───── Data records

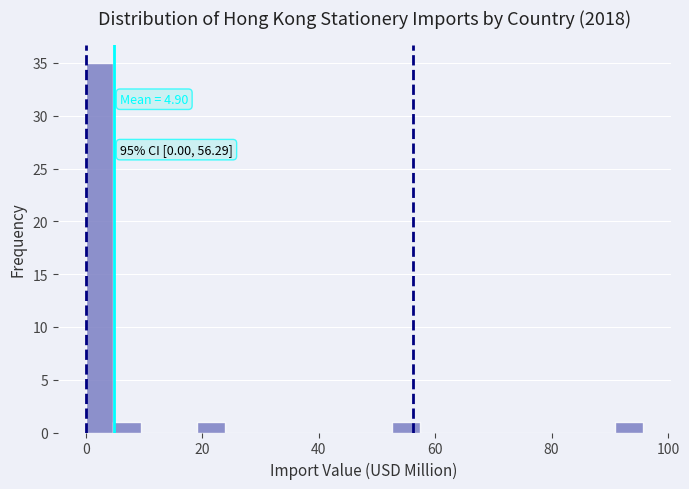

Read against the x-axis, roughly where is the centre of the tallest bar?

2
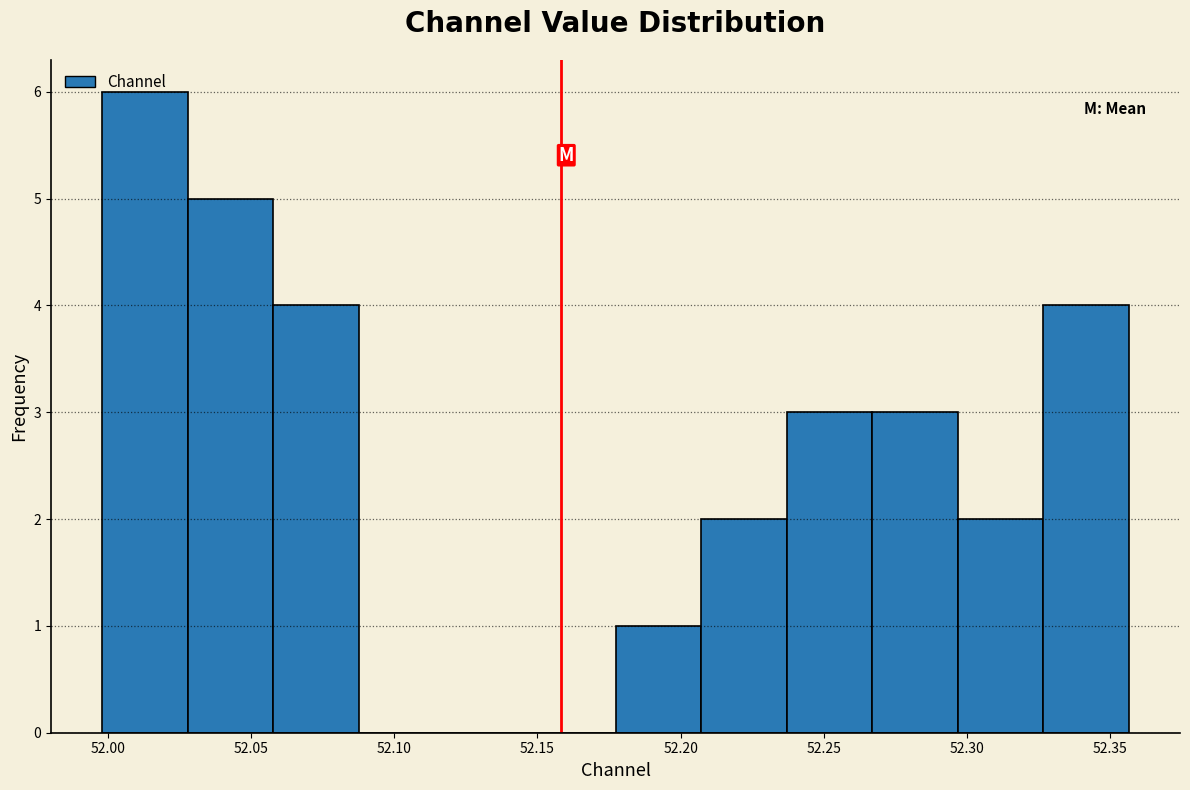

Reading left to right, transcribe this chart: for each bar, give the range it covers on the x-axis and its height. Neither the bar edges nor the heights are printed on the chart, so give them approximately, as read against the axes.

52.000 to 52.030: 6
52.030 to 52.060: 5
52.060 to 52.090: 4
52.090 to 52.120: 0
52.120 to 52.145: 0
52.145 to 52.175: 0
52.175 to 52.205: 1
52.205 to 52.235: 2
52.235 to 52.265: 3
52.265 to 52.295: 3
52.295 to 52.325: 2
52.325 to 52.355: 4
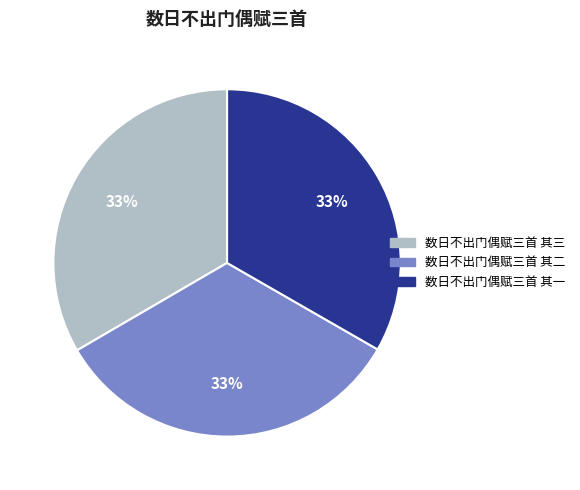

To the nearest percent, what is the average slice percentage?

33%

──────────

Task to complete:
Please rewrite all of the items above, substituting "horizontal axis" for every occurrence of "x-axis" and leaving everything else unchanged. Omit the pictures from your answer.

Exercise result:
Read against the horizontal axis, roughly where is the centre of the tallest bar?

2

Reading left to right, transcribe this chart: for each bar, give the range it covers on the horizontal axis and its height. Neither the bar edges nor the heights are printed on the chart, so give them approximately, as read against the axes.

52.000 to 52.030: 6
52.030 to 52.060: 5
52.060 to 52.090: 4
52.090 to 52.120: 0
52.120 to 52.145: 0
52.145 to 52.175: 0
52.175 to 52.205: 1
52.205 to 52.235: 2
52.235 to 52.265: 3
52.265 to 52.295: 3
52.295 to 52.325: 2
52.325 to 52.355: 4

To the nearest percent, what is the average slice percentage?

33%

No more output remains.